As I read the 4 Hour Body, I saw some common patterns among Celebrity diets and workouts. Like Shia LaBeouf takes High-Carb protein shake, Eggs, Chicken and Quinoa for breakfast. Then he "takes the goodies" and absorbs bad carbs out of intestinal tracks so fast that its constituent parts are not absorbed. Many people call it manipulating metabolism. He achieves that mainly be doing at least 1 hour of cardio in some form every day, running and even jump roping for an hour, like he did for "Meditation for Narcissicts". Then for lunch, this guy takes chicken and pasta! and his workout consists of Series of Squats, presses and on each day per week, he focuses on different parts such as say on Monday he might do Arms and then on Tuesday Core and then say He'd do Cardo and focus on legs. Like Neil Strauss from 4 Hour Body took the magic protein shake every morning, she tends to do same.
Shia said something in #INTERVIEW that "When I'm at my best, I'm an artist, When I'm at my worst, I'm an ententainer".

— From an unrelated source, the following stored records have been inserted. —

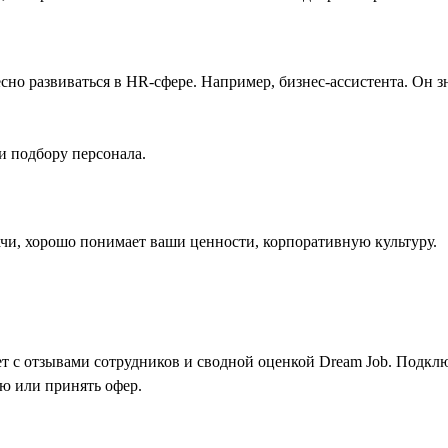
сно развиваться в HR-сфере. Например, бизнес-ассистента. Он з
 и подбору персонала.
ачи, хорошо понимает ваши ценности, корпоративную культуру.
т с отзывами сотрудников и сводной оценкой Dream Job. Подкл
ию или принять офер.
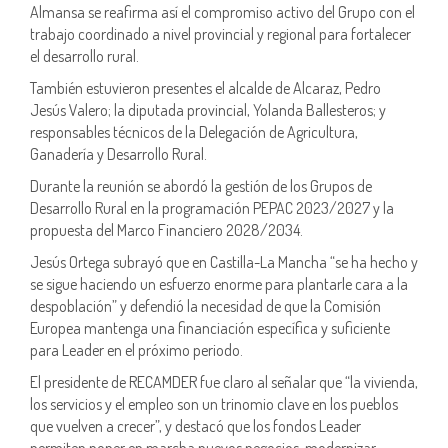
Almansa se reafirma así el compromiso activo del Grupo con el
trabajo coordinado a nivel provincial y regional para fortalecer
el desarrollo rural.
También estuvieron presentes el alcalde de Alcaraz, Pedro
Jesús Valero; la diputada provincial, Yolanda Ballesteros; y
responsables técnicos de la Delegación de Agricultura,
Ganadería y Desarrollo Rural.
Durante la reunión se abordó la gestión de los Grupos de
Desarrollo Rural en la programación PEPAC 2023/2027 y la
propuesta del Marco Financiero 2028/2034.
Jesús Ortega subrayó que en Castilla-La Mancha “se ha hecho y
se sigue haciendo un esfuerzo enorme para plantarle cara a la
despoblación” y defendió la necesidad de que la Comisión
Europea mantenga una financiación específica y suficiente
para Leader en el próximo periodo.
El presidente de RECAMDER fue claro al señalar que “la vivienda,
los servicios y el empleo son un trinomio clave en los pueblos
que vuelven a crecer”, y destacó que los fondos Leader
permiten poner en marcha nuevos negocios, modernizar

I interpret it as basically what's the job of an artist? he gives and asks uncomfortable questions. To me, this simply means if you look at the world like a poet and an artist, meaning if you ask quality questions, it will create a quality life. Questions are your pickaxes. Asking questions is the sure way of becoming successful.

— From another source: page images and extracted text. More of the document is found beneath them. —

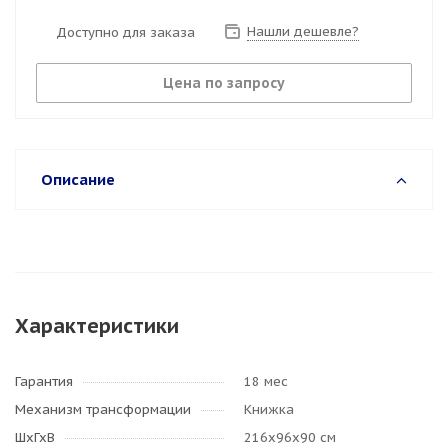
Нашли дешевле?
Доступно для заказа
Цена по запросу
Описание
Характеристики
Гарантия
18 мес
Механизм трансформации
Книжка
ШхГхВ
216х96х90 см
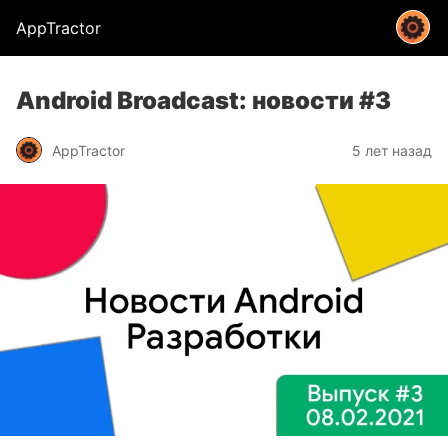
AppTractor
Android Broadcast: новости #3
AppTractor
5 лет назад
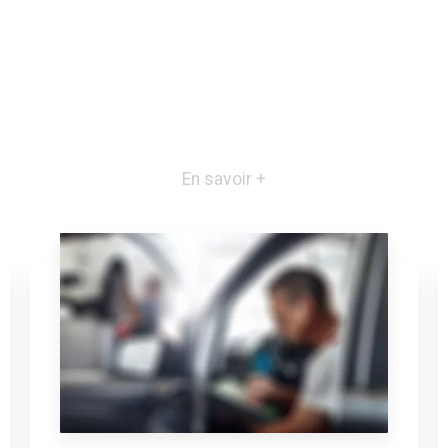
En savoir +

Just think of a pilot. He has influence and control that he cannot take for granted. He first is trained to control his "field effect", that is how his emotions affect his performance. Have you seen the movie Pacific Rim, the emotions of Miss Mori are all that keep her from mastering herself. Thanks to the influence from field effects, it is much better for us to first learn to take control over our creative power and synthesis process. You know cross-breeding of multiple disciples to create Lollapalooza effects and like having a multidisciplinary attitude. Charles uses a word, "Unidisciplinarity fighter" to mean someone who fights his tendency to taking models from just one disvipline throughout his lifetime, a tendency he calls "Man-with-Hammer tendency" or man-with-hammer syndrome from the saying, "To the man with hammer, pretty much every problem looks like nail".